The invention can be applied to streams other than gas streams, including liquid streams and solid streams (e.g., mixtures of particulate solids), and mixtures of at least two of gas streams, liquid streams, and solid streams. be able to.

In the drawings, excess waste gas released from a processing unit (not shown) is burned in a flame 10 at the top of the flare stack 11. The waste gas is sent to the flare stack 11
are joined by a common conduit 12 to supply the conduit 12
receives gas from the processing unit via a plurality of mother tubes, indicated generally by reference numeral 13.

Common conduit 12 includes a flow meter 14 and a flow indicator 15 displays and/or records the flow rate measured by the flow meter. The gas mixture sample is collected at the sampling point of conduit 12】6
Gas analyzer N18 is preferably sampled through valve 17, which is opened synchronously (e.g., every 5 to 10 minutes) by a signal from a timing device (not shown) associated with gas analyzer N18. is a gas chromatograph, in which a signal representing a differential analysis of at least selected components of a continuous (but not necessarily continuous) gas sample is displayed and recorded via line 20. Either directly to the device 19 or first to a comparator 21 which compares the signal with a signal obtained from a database contained in a suitable storage device 22. The result of the operation of the comparator 21 is displayed on the recording device 19.
(or to another equivalent device) which indicates and/or records that the processing unit is causing a change in the composition of the gas sampled at the sampling point 16.

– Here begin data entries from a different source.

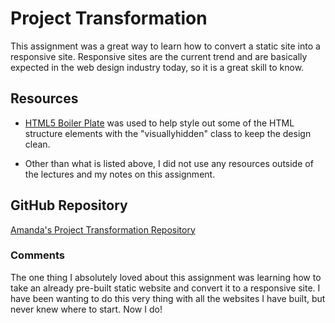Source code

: # Project Transformation

This assignment was a great way to learn how to convert a static site into a responsive site. Responsive sites are the current trend and are basically expected in the web design industry today, so it is a great skill to know.

## Resources

* [HTML5 Boiler Plate](https://github.com/h5bp/html5-boilerplate/blob/master/src/css/main.css#L107-L169) was used to help style out some of the HTML structure elements with the "visuallyhidden" class to keep the design clean.

* Other than what is listed above, I did not use any resources outside of the lectures and my notes on this assignment.

## GitHub Repository

[Amanda's Project Transformation Repository](https://github.com/anrincon11/project_transformation_rincon_amanda.git)

### Comments

The one thing I absolutely loved about this assignment was learning how to take an already pre-built static website and convert it to a responsive site. I have been wanting to do this very thing with all the websites I have built, but never knew where to start. Now I do!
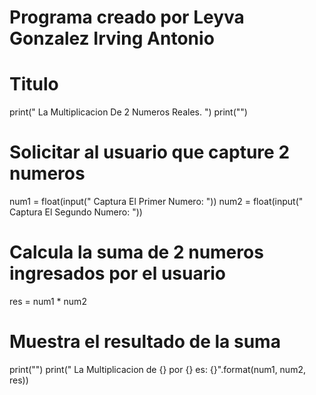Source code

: # Programa creado por Leyva Gonzalez Irving Antonio
# Titulo
print(" La Multiplicacion De 2 Numeros Reales. ")
print("")

# Solicitar al usuario que capture 2 numeros 
num1 = float(input(" Captura El Primer Numero: "))
num2 = float(input(" Captura El Segundo Numero: "))

# Calcula la suma de 2 numeros ingresados por el usuario
res = num1 * num2

# Muestra el resultado de la suma
print("")
print(" La Multiplicacion de {} por {} es: {}".format(num1, num2, res))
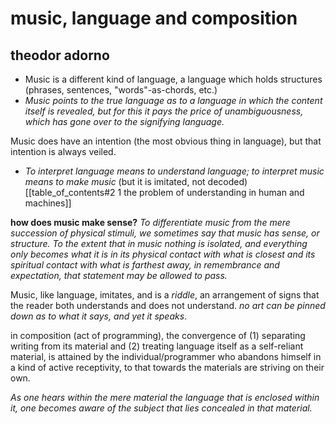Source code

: # music, language and composition
## theodor adorno


- Music is a different kind of language, a language which holds structures (phrases, sentences, "words"-as-chords, etc.)
- *Music points to the true language as to a language in which the content itself is revealed, but for this it pays the price of unambiguousness, which has gone over to the signifying language.*

Music does have an intention (the most obvious thing in language), but that intention is always veiled.

- *To interpret language means to understand language; to interpret music means to make music* (but it is imitated, not decoded) [[table_of_contents#2 1 the problem of understanding in human and machines]]

**how does music make sense?**
*To differentiate music from the mere succession of physical stimuli, we sometimes say that music has sense, or structure. To the extent that in music nothing is isolated, and everything only becomes what it is in its physical contact with what is closest and its spiritual contact with what is farthest away, in remembrance and expectation, that statement may be allowed to pass.*

Music, like language, imitates, and is a *riddle*, an arrangement of signs that the reader both understands and does not understand. *no art can be pinned down as to what it says, and yet it speaks*.

in composition (act of programming), the convergence of (1) separating writing from its material and (2) treating language itself as a self-reliant material, is attained by the individual/programmer who abandons himself in a kind of active receptivity, to that towards the materials are striving on their own.

*As one hears within the mere material the language that is enclosed within it, one becomes aware of the subject that lies concealed in that material.*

The method of the present invention uses equation (1) to identify a flow of varying flow rate and/or to verify the identity of the flow.
The flow rate in the common conduit 12 as detected by the meter 14' is outputted to the computer 23, which also detects the gas composition from the gas analyzer 18. Receive data.

Computer 23 is programmed to sum the concentration of each component or selected component using equation (1).

In the apparatus as shown in the figures, the flow meter 14 is located slightly upstream of the sampling point 16. In order to ensure that the flow rate data from the flow rate a↑14 and the component data from the gas analyzer 18 correspond to the same sample, the gas analyzer M], 8 is activated with an appropriate delay relative to the computer 23. This delay is controlled by a synchronization signal input to analyzer 18 from a suitable device (not shown) associated with flowmeter 14 or computer 23.

[Brief explanation of the drawing]

The drawings are detailed illustrations of the invention. 10...Flame, ]2...Flare Stack, 12...
Common conduit, 13... i4 Eve, 14... Flow meter, 1
6... Sample collection point, 18... Analyzer, 21...
・Comparator, 22...Storage device 0

Claims (7)

[Claims] (1) A method for determining which fluid streams of a plurality of fluid streams flowing through each conduit are flowing at varying flow rates, the method comprising: (b) comparing the characteristics of said composite sample with the characteristics of other composite samples obtained from said sampling location at different times; and (c) collecting the characteristics of said composite sample from said sampling location; A method comprising the step of determining from a change in the characteristics which fluid streams are flowing at a changed flow rate. (2) The method according to claim 1, wherein the characteristics of the sample consist of its value or composition. (3) The method according to claim 1 or I'i2, wherein the characteristic is the concentration or ratio of at least one substance in each mixed sample. 4. The method of claim 3, wherein said fluid stream is any gas stream and said concentration or ratio is determined by chromatography. (5) The step (c) is performed automatically by comparison with a database of fluid flow characteristics. Method. (6) A method according to any one of claims 1 to 5, characterized in that steps (a), (b) and (c) are repeated. (7) The fluid streams enter a common conduit from each conduit, and the sampling points are located at suitable locations to collect a substantially representative sample from the common conduit. The method according to any one of Ranges 1 to 6.